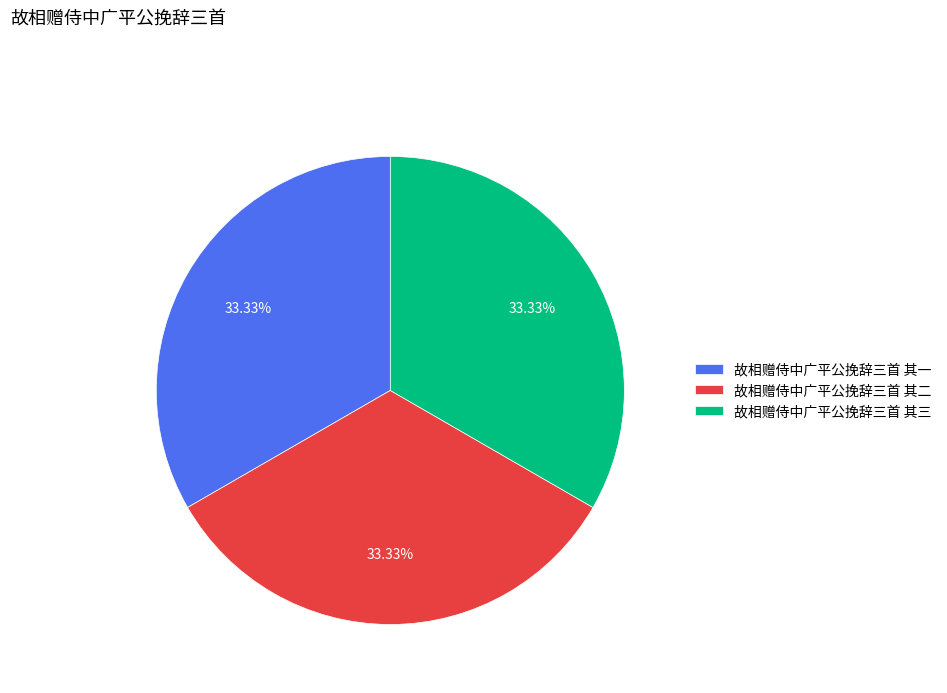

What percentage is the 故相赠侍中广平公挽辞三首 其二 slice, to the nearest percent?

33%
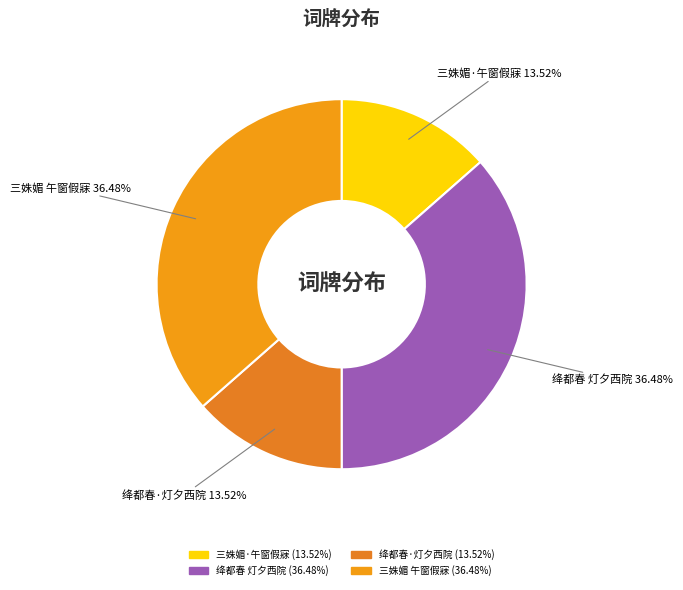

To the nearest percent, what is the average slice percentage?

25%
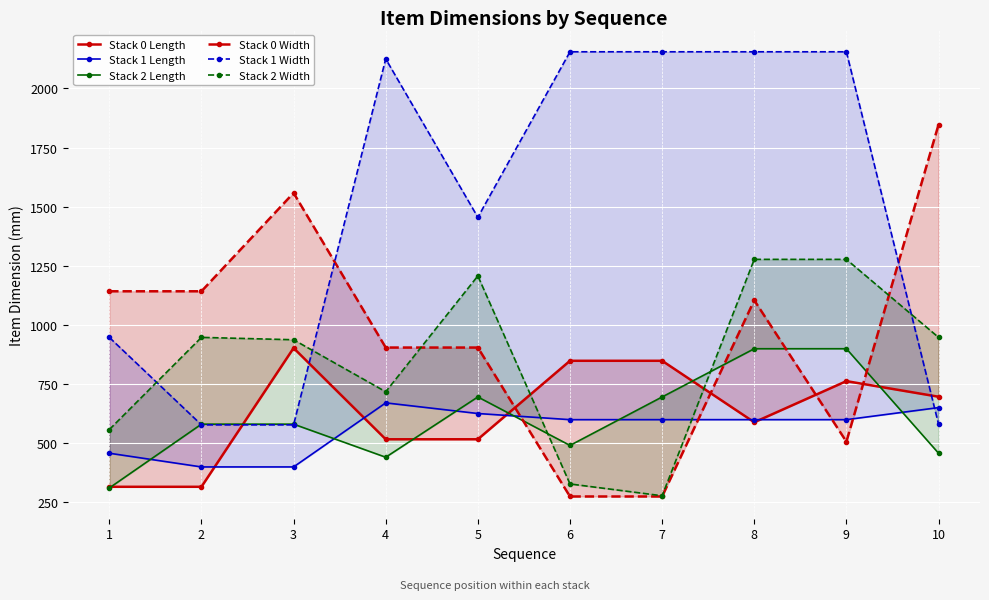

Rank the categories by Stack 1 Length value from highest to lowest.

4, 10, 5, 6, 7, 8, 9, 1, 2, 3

------------------------------------

[WORK REQUEST]
Pull out every line of the items above that contains the string "percent", and list each one on its own line.

[RESPONSE TO THIS TASK]
What percentage is the 故相赠侍中广平公挽辞三首 其二 slice, to the nearest percent?
To the nearest percent, what is the average slice percentage?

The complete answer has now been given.